Mrs. Gordon laughed. "Have I noticed it, James! Lucy and I have been doing our best to bring it about for the past two months. She actually enjoys going around with other girls now, and the effort has been a good thing for Lucy, too. You know, Marian has the making of a very fine and accomplished girl under her drawback of ill-health. Don't you think she has grown to be a very pleasant little guest?"
"Not only that, but she looks so much stronger, and she has some color in her cheeks. I hated to see her as thin and white as she looked in the summer. I didn't wonder Henry was afraid to leave her. She's gained at least ten pounds, I'm certain—though she hasn't had many luxuries here."
"I don't know," said Mrs. Gordon thoughtfully. "It's luxury to have a home and friends her own age, after having lived principally in hotels and on shipboard for so long. I don't think she has known what home is since her mother died. When she gets back her health—you remember what a bright, jolly little thing she was years ago, James?—I know Marian will want to open up that big Long Island house and live there. She is the only one left to make a home for her father, and with a little more self-confidence she is quite smart enough to do it."
"Aren't you rushing things a little?" inquired Major Gordon genially. "Henry would be a bit surprised at the idea."
"I hope he will be more surprised when he sees her," said Mrs. Gordon, smiling. "Don't stay too long at Headquarters," she added, as her husband moved toward the door. "It's Saturday, you know."
The Major jerked his head in the direction of the parade, where squads of recruits were tirelessly drilling in the cold wind. "It's also war time," he remarked, stopping to tickle Happy's ears as he came racing up the steps.
Lucy and Marian had gone up-stairs and plunged into their Latin, so as to finish with it as soon as possible.
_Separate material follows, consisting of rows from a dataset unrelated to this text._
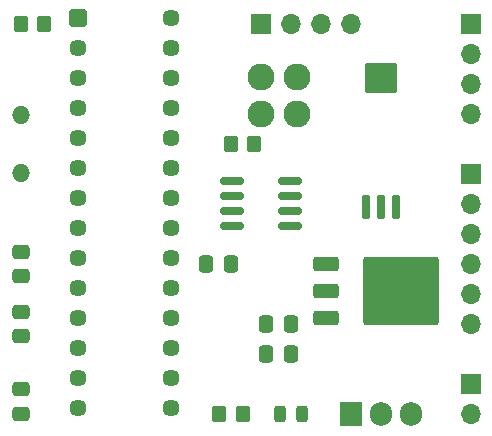
<source format=gbr>
%TF.GenerationSoftware,KiCad,Pcbnew,7.0.10*%
%TF.CreationDate,2024-04-21T18:35:41+05:30*%
%TF.ProjectId,ESDP_Final,45534450-5f46-4696-9e61-6c2e6b696361,rev?*%
%TF.SameCoordinates,Original*%
%TF.FileFunction,Soldermask,Top*%
%TF.FilePolarity,Negative*%
%FSLAX46Y46*%
G04 Gerber Fmt 4.6, Leading zero omitted, Abs format (unit mm)*
G04 Created by KiCad (PCBNEW 7.0.10) date 2024-04-21 18:35:41*
%MOMM*%
%LPD*%
G01*
G04 APERTURE LIST*
G04 Aperture macros list*
%AMRoundRect*
0 Rectangle with rounded corners*
0 $1 Rounding radius*
0 $2 $3 $4 $5 $6 $7 $8 $9 X,Y pos of 4 corners*
0 Add a 4 corners polygon primitive as box body*
4,1,4,$2,$3,$4,$5,$6,$7,$8,$9,$2,$3,0*
0 Add four circle primitives for the rounded corners*
1,1,$1+$1,$2,$3*
1,1,$1+$1,$4,$5*
1,1,$1+$1,$6,$7*
1,1,$1+$1,$8,$9*
0 Add four rect primitives between the rounded corners*
20,1,$1+$1,$2,$3,$4,$5,0*
20,1,$1+$1,$4,$5,$6,$7,0*
20,1,$1+$1,$6,$7,$8,$9,0*
20,1,$1+$1,$8,$9,$2,$3,0*%
G04 Aperture macros list end*
%ADD10O,1.524000X1.524000*%
%ADD11RoundRect,0.150000X-0.825000X-0.150000X0.825000X-0.150000X0.825000X0.150000X-0.825000X0.150000X0*%
%ADD12RoundRect,0.243750X-0.243750X-0.456250X0.243750X-0.456250X0.243750X0.456250X-0.243750X0.456250X0*%
%ADD13RoundRect,0.250000X-0.475000X0.337500X-0.475000X-0.337500X0.475000X-0.337500X0.475000X0.337500X0*%
%ADD14RoundRect,0.250000X-0.850000X-0.350000X0.850000X-0.350000X0.850000X0.350000X-0.850000X0.350000X0*%
%ADD15RoundRect,0.249997X-2.950003X-2.650003X2.950003X-2.650003X2.950003X2.650003X-2.950003X2.650003X0*%
%ADD16RoundRect,0.250000X-0.337500X-0.475000X0.337500X-0.475000X0.337500X0.475000X-0.337500X0.475000X0*%
%ADD17R,1.700000X1.700000*%
%ADD18O,1.700000X1.700000*%
%ADD19RoundRect,0.102000X-0.625000X-0.625000X0.625000X-0.625000X0.625000X0.625000X-0.625000X0.625000X0*%
%ADD20C,1.454000*%
%ADD21R,1.905000X2.000000*%
%ADD22O,1.905000X2.000000*%
%ADD23RoundRect,0.250000X-0.350000X-0.450000X0.350000X-0.450000X0.350000X0.450000X-0.350000X0.450000X0*%
%ADD24RoundRect,0.250000X0.337500X0.475000X-0.337500X0.475000X-0.337500X-0.475000X0.337500X-0.475000X0*%
%ADD25RoundRect,0.250000X0.475000X-0.337500X0.475000X0.337500X-0.475000X0.337500X-0.475000X-0.337500X0*%
%ADD26RoundRect,0.102000X0.255000X-0.890000X0.255000X0.890000X-0.255000X0.890000X-0.255000X-0.890000X0*%
%ADD27RoundRect,0.102000X-1.270000X-1.145000X1.270000X-1.145000X1.270000X1.145000X-1.270000X1.145000X0*%
%ADD28C,2.286000*%
G04 APERTURE END LIST*
D10*
%TO.C,16MHZ_C1*%
X139700000Y-73760000D03*
X139700000Y-78640000D03*
%TD*%
D11*
%TO.C,LM35*%
X157545000Y-79375000D03*
X157545000Y-80645000D03*
X157545000Y-81915000D03*
X157545000Y-83185000D03*
X162495000Y-83185000D03*
X162495000Y-81915000D03*
X162495000Y-80645000D03*
X162495000Y-79375000D03*
%TD*%
D12*
%TO.C,LED1*%
X161622500Y-99060000D03*
X163497500Y-99060000D03*
%TD*%
D13*
%TO.C,C2*%
X139700000Y-90402500D03*
X139700000Y-92477500D03*
%TD*%
D14*
%TO.C,3.3*%
X165555000Y-86365000D03*
X165555000Y-88645000D03*
D15*
X171855000Y-88645000D03*
D14*
X165555000Y-90925000D03*
%TD*%
D16*
%TO.C,C6*%
X155405000Y-86360000D03*
X157480000Y-86360000D03*
%TD*%
D17*
%TO.C,J1*%
X177800000Y-96520000D03*
D18*
X177800000Y-99060000D03*
%TD*%
D19*
%TO.C,U3*%
X144526000Y-65575000D03*
D20*
X144526000Y-68115000D03*
X144526000Y-70655000D03*
X144526000Y-73195000D03*
X144526000Y-75735000D03*
X144526000Y-78275000D03*
X144526000Y-80815000D03*
X144526000Y-83355000D03*
X144526000Y-85895000D03*
X144526000Y-88435000D03*
X144526000Y-90975000D03*
X144526000Y-93515000D03*
X144526000Y-96055000D03*
X144526000Y-98595000D03*
X152400000Y-98595000D03*
X152400000Y-96055000D03*
X152400000Y-93515000D03*
X152400000Y-90975000D03*
X152400000Y-88435000D03*
X152400000Y-85895000D03*
X152400000Y-83355000D03*
X152400000Y-80815000D03*
X152400000Y-78275000D03*
X152400000Y-75735000D03*
X152400000Y-73195000D03*
X152400000Y-70655000D03*
X152400000Y-68115000D03*
X152400000Y-65575000D03*
%TD*%
D17*
%TO.C,OLED1*%
X160020000Y-66040000D03*
D18*
X162560000Y-66040000D03*
X165100000Y-66040000D03*
X167640000Y-66040000D03*
%TD*%
D21*
%TO.C,L7805*%
X167640000Y-99060000D03*
D22*
X170180000Y-99060000D03*
X172720000Y-99060000D03*
%TD*%
D23*
%TO.C,R5*%
X157480000Y-76200000D03*
X159480000Y-76200000D03*
%TD*%
D24*
%TO.C,C4*%
X162560000Y-93980000D03*
X160485000Y-93980000D03*
%TD*%
D25*
%TO.C,C1*%
X139700000Y-87397500D03*
X139700000Y-85322500D03*
%TD*%
D24*
%TO.C,C5*%
X162560000Y-91440000D03*
X160485000Y-91440000D03*
%TD*%
D23*
%TO.C,R1*%
X156480000Y-99060000D03*
X158480000Y-99060000D03*
%TD*%
%TO.C,R2*%
X139707500Y-66040000D03*
X141707500Y-66040000D03*
%TD*%
D25*
%TO.C,C3*%
X139700000Y-99060000D03*
X139700000Y-96985000D03*
%TD*%
D17*
%TO.C,TCOO500*%
X177800000Y-78740000D03*
D18*
X177800000Y-81280000D03*
X177800000Y-83820000D03*
X177800000Y-86360000D03*
X177800000Y-88900000D03*
X177800000Y-91440000D03*
%TD*%
D17*
%TO.C,MQ135*%
X177800000Y-66040000D03*
D18*
X177800000Y-68580000D03*
X177800000Y-71120000D03*
X177800000Y-73660000D03*
%TD*%
D26*
%TO.C,HIH1*%
X168910000Y-81535000D03*
X170180000Y-81535000D03*
X171450000Y-81535000D03*
D27*
X170180000Y-70610000D03*
%TD*%
D28*
%TO.C,MG812*%
X160020000Y-70560000D03*
X163120000Y-70560000D03*
X163120000Y-73660000D03*
X160020000Y-73660000D03*
%TD*%
M02*

</source>
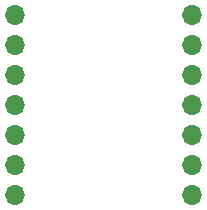
<source format=gbl>
%TF.GenerationSoftware,KiCad,Pcbnew,(5.1.9)-1*%
%TF.CreationDate,2021-08-22T22:08:54+09:00*%
%TF.ProjectId,negcon_converter,6e656763-6f6e-45f6-936f-6e7665727465,rev?*%
%TF.SameCoordinates,Original*%
%TF.FileFunction,Copper,L2,Bot*%
%TF.FilePolarity,Positive*%
%FSLAX46Y46*%
G04 Gerber Fmt 4.6, Leading zero omitted, Abs format (unit mm)*
G04 Created by KiCad (PCBNEW (5.1.9)-1) date 2021-08-22 22:08:54*
%MOMM*%
%LPD*%
G01*
G04 APERTURE LIST*
%TA.AperFunction,ComponentPad*%
%ADD10O,1.700000X1.700000*%
%TD*%
G04 APERTURE END LIST*
D10*
%TO.P,REF\u002A\u002A,7*%
%TO.N,N/C*%
X117500000Y-106240000D03*
%TO.P,REF\u002A\u002A,6*%
X117500000Y-103700000D03*
%TO.P,REF\u002A\u002A,5*%
X117500000Y-101160000D03*
%TO.P,REF\u002A\u002A,4*%
X117500000Y-98620000D03*
%TO.P,REF\u002A\u002A,3*%
X117500000Y-96080000D03*
%TO.P,REF\u002A\u002A,2*%
X117500000Y-93540000D03*
%TO.P,REF\u002A\u002A,1*%
X117500000Y-91000000D03*
%TD*%
%TO.P,REF\u002A\u002A,8*%
%TO.N,N/C*%
X102500000Y-106240000D03*
%TO.P,REF\u002A\u002A,9*%
X102500000Y-103700000D03*
%TO.P,REF\u002A\u002A,10*%
X102500000Y-101160000D03*
%TO.P,REF\u002A\u002A,11*%
X102500000Y-98620000D03*
%TO.P,REF\u002A\u002A,12*%
X102500000Y-96080000D03*
%TO.P,REF\u002A\u002A,13*%
X102500000Y-93540000D03*
%TO.P,REF\u002A\u002A,14*%
X102500000Y-91000000D03*
%TD*%
M02*

</source>
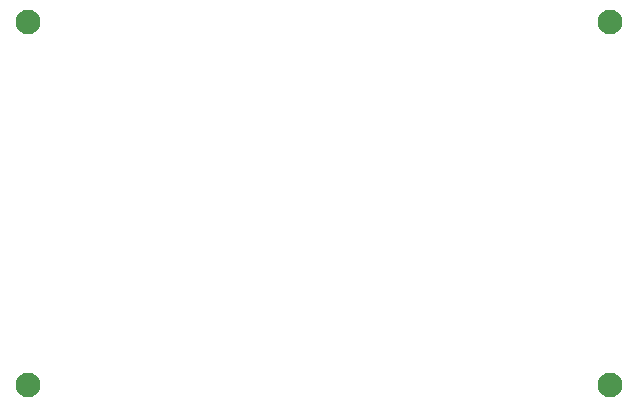
<source format=gbr>
%TF.GenerationSoftware,KiCad,Pcbnew,7.0.6-7.0.6~ubuntu22.10.1*%
%TF.CreationDate,2023-08-26T18:05:54+03:00*%
%TF.ProjectId,MCU Datalogger,4d435520-4461-4746-916c-6f676765722e,rev?*%
%TF.SameCoordinates,Original*%
%TF.FileFunction,NonPlated,1,2,NPTH,Drill*%
%TF.FilePolarity,Positive*%
%FSLAX46Y46*%
G04 Gerber Fmt 4.6, Leading zero omitted, Abs format (unit mm)*
G04 Created by KiCad (PCBNEW 7.0.6-7.0.6~ubuntu22.10.1) date 2023-08-26 18:05:54*
%MOMM*%
%LPD*%
G01*
G04 APERTURE LIST*
%TA.AperFunction,ComponentDrill*%
%ADD10C,2.100000*%
%TD*%
G04 APERTURE END LIST*
D10*
%TO.C,H1*%
X75200000Y-56000000D03*
%TO.C,H2*%
X75200000Y-86750000D03*
%TO.C,H3*%
X124500000Y-56000000D03*
%TO.C,H4*%
X124500000Y-86750000D03*
M02*

</source>
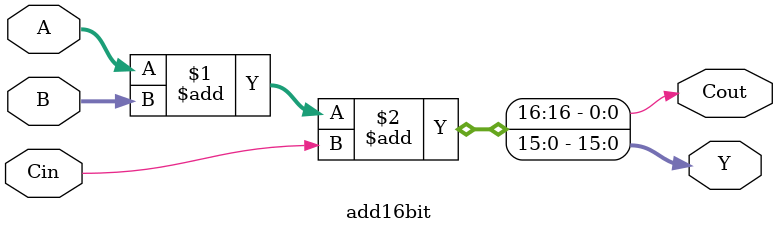
<source format=v>
module add16bit(A, B, Cin, Y, Cout);
  parameter LENGTH = 16;
  input [LENGTH - 1:0] A, B;
  input Cin;
  output [LENGTH - 1:0] Y;
  output Cout;
  assign {Cout, Y} = A + B + Cin;

endmodule

</source>
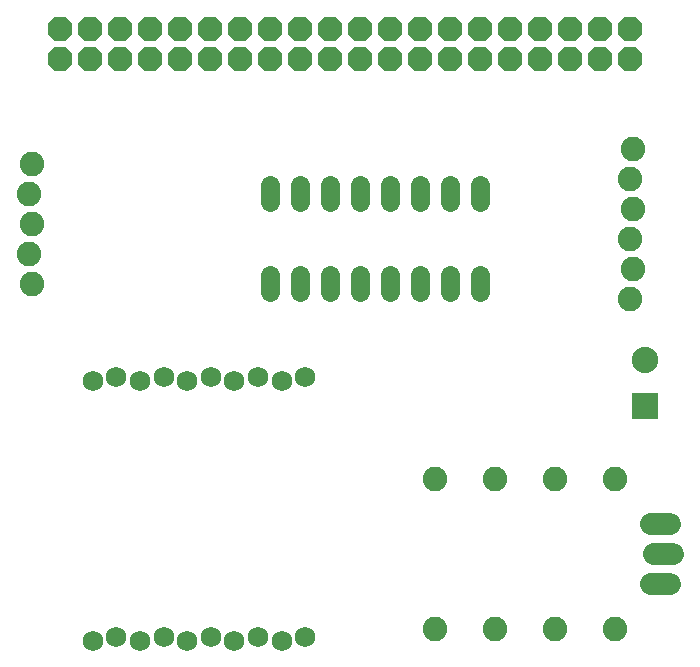
<source format=gbs>
G75*
%MOIN*%
%OFA0B0*%
%FSLAX25Y25*%
%IPPOS*%
%LPD*%
%AMOC8*
5,1,8,0,0,1.08239X$1,22.5*
%
%ADD10C,0.08200*%
%ADD11C,0.06400*%
%ADD12OC8,0.08200*%
%ADD13R,0.08800X0.08800*%
%ADD14C,0.08800*%
%ADD15C,0.07200*%
%ADD16C,0.06800*%
D10*
X0017700Y0132200D03*
X0016700Y0142200D03*
X0017700Y0152200D03*
X0016700Y0162200D03*
X0017700Y0172200D03*
X0152200Y0067200D03*
X0172200Y0067200D03*
X0192200Y0067200D03*
X0212200Y0067200D03*
X0212200Y0017200D03*
X0192200Y0017200D03*
X0172200Y0017200D03*
X0152200Y0017200D03*
X0217200Y0127200D03*
X0218200Y0137200D03*
X0217200Y0147200D03*
X0218200Y0157200D03*
X0217200Y0167200D03*
X0218200Y0177200D03*
D11*
X0167200Y0165000D02*
X0167200Y0159400D01*
X0157200Y0159400D02*
X0157200Y0165000D01*
X0147200Y0165000D02*
X0147200Y0159400D01*
X0137200Y0159400D02*
X0137200Y0165000D01*
X0127200Y0165000D02*
X0127200Y0159400D01*
X0117200Y0159400D02*
X0117200Y0165000D01*
X0107200Y0165000D02*
X0107200Y0159400D01*
X0097200Y0159400D02*
X0097200Y0165000D01*
X0097200Y0135000D02*
X0097200Y0129400D01*
X0107200Y0129400D02*
X0107200Y0135000D01*
X0117200Y0135000D02*
X0117200Y0129400D01*
X0127200Y0129400D02*
X0127200Y0135000D01*
X0137200Y0135000D02*
X0137200Y0129400D01*
X0147200Y0129400D02*
X0147200Y0135000D01*
X0157200Y0135000D02*
X0157200Y0129400D01*
X0167200Y0129400D02*
X0167200Y0135000D01*
D12*
X0167200Y0207200D03*
X0167200Y0217200D03*
X0157200Y0217200D03*
X0157200Y0207200D03*
X0147200Y0207200D03*
X0147200Y0217200D03*
X0137200Y0217200D03*
X0137200Y0207200D03*
X0127200Y0207200D03*
X0127200Y0217200D03*
X0117200Y0217200D03*
X0117200Y0207200D03*
X0107200Y0207200D03*
X0107200Y0217200D03*
X0097200Y0217200D03*
X0097200Y0207200D03*
X0087200Y0207200D03*
X0087200Y0217200D03*
X0077200Y0217200D03*
X0077200Y0207200D03*
X0067200Y0207200D03*
X0067200Y0217200D03*
X0057200Y0217200D03*
X0057200Y0207200D03*
X0047200Y0207200D03*
X0047200Y0217200D03*
X0037200Y0217200D03*
X0037200Y0207200D03*
X0027200Y0207200D03*
X0027200Y0217200D03*
X0177200Y0217200D03*
X0177200Y0207200D03*
X0187200Y0207200D03*
X0187200Y0217200D03*
X0197200Y0217200D03*
X0197200Y0207200D03*
X0207200Y0207200D03*
X0207200Y0217200D03*
X0217200Y0217200D03*
X0217200Y0207200D03*
D13*
X0222200Y0091500D03*
D14*
X0222200Y0106680D03*
D15*
X0224000Y0052200D02*
X0230400Y0052200D01*
X0231400Y0042200D02*
X0225000Y0042200D01*
X0224000Y0032200D02*
X0230400Y0032200D01*
D16*
X0037948Y0013193D03*
X0045822Y0014593D03*
X0053696Y0013193D03*
X0061570Y0014593D03*
X0069444Y0013193D03*
X0077318Y0014593D03*
X0085192Y0013193D03*
X0093066Y0014593D03*
X0100940Y0013193D03*
X0108814Y0014593D03*
X0100940Y0099807D03*
X0093066Y0101207D03*
X0085192Y0099807D03*
X0077318Y0101207D03*
X0069444Y0099807D03*
X0061570Y0101207D03*
X0053696Y0099807D03*
X0045822Y0101207D03*
X0037948Y0099807D03*
X0108814Y0101207D03*
M02*

</source>
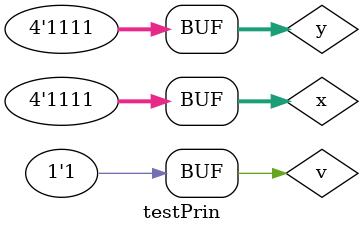
<source format=v>
module Adder (output s0, 
output s1,
input a, 
input b);
xor XOR1 (s0,a,b);
and AND1 (s1,a,b);
endmodule//Adder

module Increment (output [2:0] s,
output Carry_out,
input x,
input y,
input z,
input Carry_in);
wire t1,t2,t3;
fullAdder fA5 (s[0],t1,Carry_in,x,1);
fullAdder fA6 (s[1],t2,t1,y,0);
fullAdder fA7 (s[2],Carry_out,t2,z,0);
endmodule//Increment

module C1 (output s1,
input a,
input b);
xor XOR2(s1,a,b);
endmodule//C1

module fullAdder (output s2,
output Carry_out,
input Carry_in,
input x,
input y);
wire temp1,temp2,temp3;
Adder A1 (temp1,temp2,x,y);
Adder A2 (s2,temp3,temp1,Carry_in);
or OR1(Carry_out,temp3,temp2);
endmodule//fullAdder

module Prin (output [3:0] s,
output sinal,
input [3:0] x1,
input [3:0] y1,
input Carry_in);
wire temp4,temp5,temp6,c0,c1,c2,c3,c5;
wire [3:0] ts,c_out;
C1 C0 (c0,Carry_in,y1[0]);
C1 C1 (c1,Carry_in,y1[1]);
C1 C2 (c2,Carry_in,y1[2]);
C1 C3 (c3,Carry_in,y1[3]);
fullAdder fA1(ts[0],temp4,Carry_in,x1[0],c0);
fullAdder fA2(ts[1],temp5,temp4,x1[1],c1);
fullAdder fA3(ts[2],temp6,temp5,x1[2],c2);
fullAdder fA4(ts[3],Carry_out,temp6,x1[3],c3);
C1 C4 (sinal,Carry_out,Carry_in);
Increment I1 (s[2:0],s[3],ts[0],ts[1],ts[2],ts[3]);
endmodule//Prin

module testPrin;
// ------------------------- definir dados 
reg [3:0] x;
reg [3:0] y;
reg  v;
wire [3:0] s;
wire sinal,Carry_out; 
Prin modulo ( s, sinal, x, y, v);
// ------------------------- parte principal 
initial begin 
$display("Exemplo0033 - Lucas Cardoso - 441694"); 
$display("Test AU's module"); 
x = 4'b0000; y = 4'b0000; v = 'b0; 
// projetar testes do modulo 
$display("\na b Carry_in sinal s");
#1 $monitor("%b %b %b %b %b",x,y,v,sinal,s);
#1 x='b0001;y ='b0001; v= 'b0;  
#1 x='b0010;y ='b0010; v= 'b0;
#1 x='b0011;y ='b0011; v= 'b0;

#1 x='b0100;y ='b0100; v= 'b0; 
#1 x='b0101;y ='b0101; v= 'b0;  
#1 x='b0110;y ='b0110; v= 'b0;
#1 x='b0111;y ='b0111; v= 'b0;

#1 x='b1000;y ='b1000; v= 'b0; 
#1 x='b1001;y ='b1001; v= 'b0;  
#1 x='b1010;y ='b1010; v= 'b0;
#1 x='b1011;y ='b1011; v= 'b0;

#1 x='b1100;y ='b1100; v= 'b0; 
#1 x='b1101;y ='b1101; v= 'b0;  
#1 x='b1110;y ='b1110; v= 'b0;
#1 x='b1111;y ='b1111; v= 'b0;

#1 x='b0000;y ='b0000; v= 'b1; 
#1 x='b0001;y ='b0001; v= 'b1;  
#1 x='b0010;y ='b0010; v= 'b1;
#1 x='b0011;y ='b0011; v= 'b1;

#1 x='b0100;y ='b0100; v= 'b1; 
#1 x='b0101;y ='b0101; v= 'b1;  
#1 x='b0110;y ='b0110; v= 'b1;
#1 x='b0111;y ='b0111; v= 'b1;

#1 x='b1000;y ='b1000; v= 'b1; 
#1 x='b1001;y ='b1001; v= 'b1;  
#1 x='b1010;y ='b1010; v= 'b1;
#1 x='b1011;y ='b1011; v= 'b1;

#1 x='b1100;y ='b1100; v= 'b1; 
#1 x='b1101;y ='b1101; v= 'b1;  
#1 x='b1110;y ='b1110; v= 'b1;
#1 x='b1111;y ='b1111; v= 'b1;

end 
endmodule // test_FullAdder 
</source>
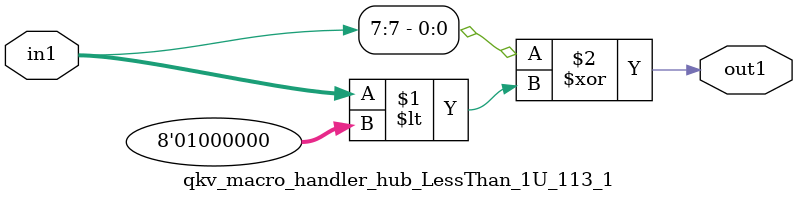
<source format=v>

`timescale 1ps / 1ps


module qkv_macro_handler_hub_LessThan_1U_113_1( in1, out1 );

    input [7:0] in1;
    output out1;

    
    // rtl_process:qkv_macro_handler_hub_LessThan_1U_113_1/qkv_macro_handler_hub_LessThan_1U_113_1_thread_1
    assign out1 = (in1[7] ^ in1 < 8'd064);

endmodule


</source>
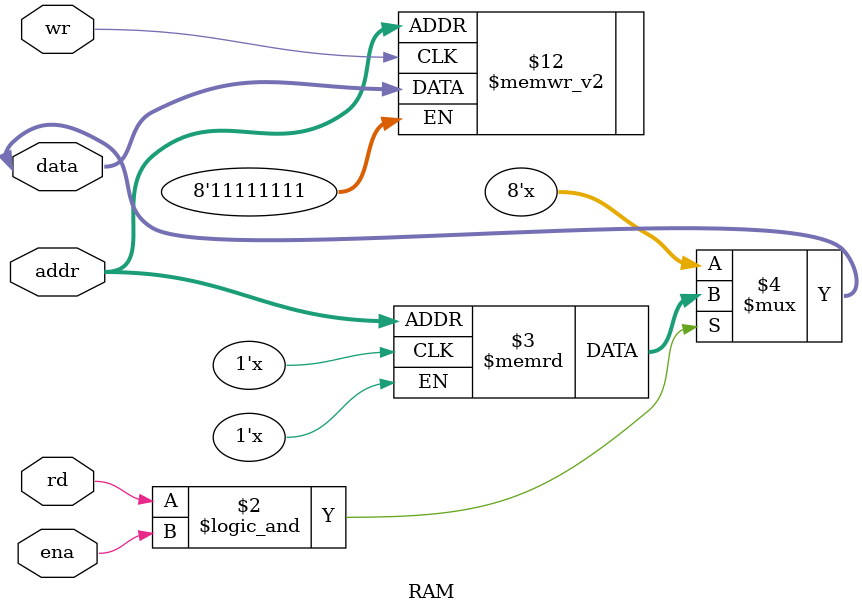
<source format=v>
module RAM(
	data,
	addr,
	ena,
	rd,
	wr
);

inout [7:0] data;
input [12:0] addr;
input ena;
input rd, wr;
//13 * 8
reg [7:0] mem[10'h3ff:10'h200];

assign data = (rd && ena)? mem[addr]:8'hzz;

always@(posedge wr)begin
	mem[addr] <= data;
end

endmodule
</source>
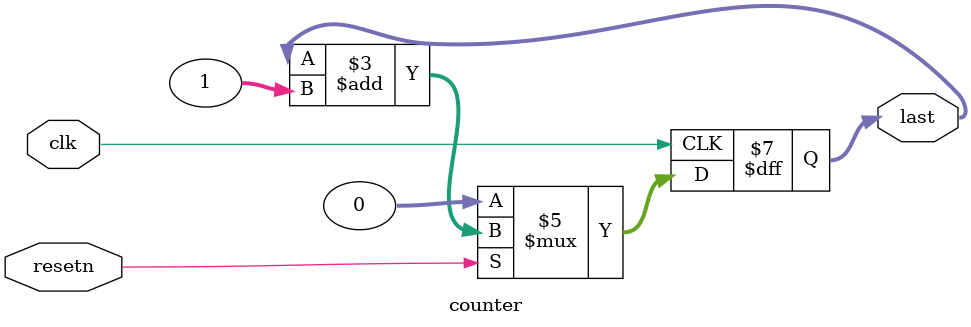
<source format=v>
module counter (  input clk,      
                  input resetn,             
                  output reg[31:0] last);    


  always @ (posedge clk) begin
    if (! resetn)
      last <= 0;
    else
      last <= last + 1;
  end
endmodule
</source>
It was not a popular study with either of them, and translation, of which Miss Ellis seemed especially fond, was Lucy's bugbear.
"How far have you gone, Marian?" she asked after twenty minutes' silence. "'The queen will fight?' I don't believe she will, anyway—why should she? Aren't these the silliest sentences?"
"She has to fight because we know so few verbs," said Marian, laying down her pen to stretch, "unless you want to make her dance or sing."